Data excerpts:
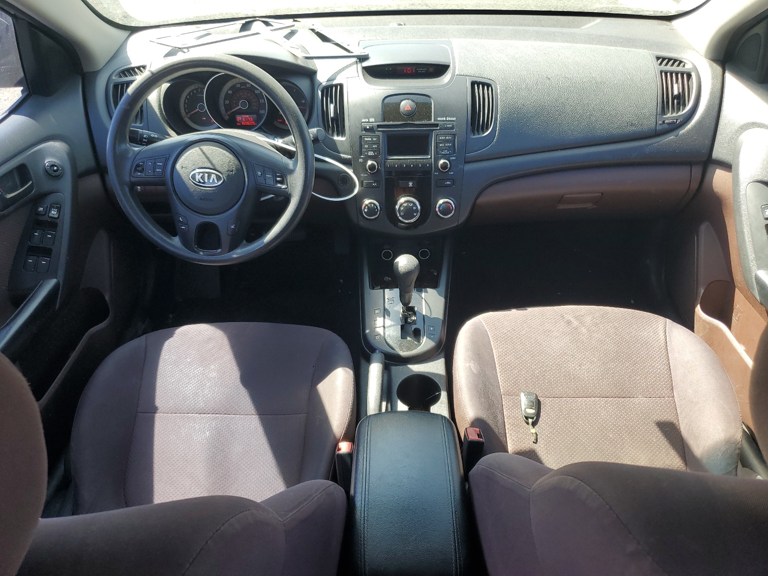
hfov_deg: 67.3
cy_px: 288
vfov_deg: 53.1
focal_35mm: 26
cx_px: 384
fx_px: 577
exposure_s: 1/256
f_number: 1.5
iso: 50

• _TASK TO CARRY OUT_
Repeat the records word for word and drop any pictures.

• _OUTPUT FOR THIS EXERCISE_
hfov_deg: 67.3
cy_px: 288
vfov_deg: 53.1
focal_35mm: 26
cx_px: 384
fx_px: 577
exposure_s: 1/256
f_number: 1.5
iso: 50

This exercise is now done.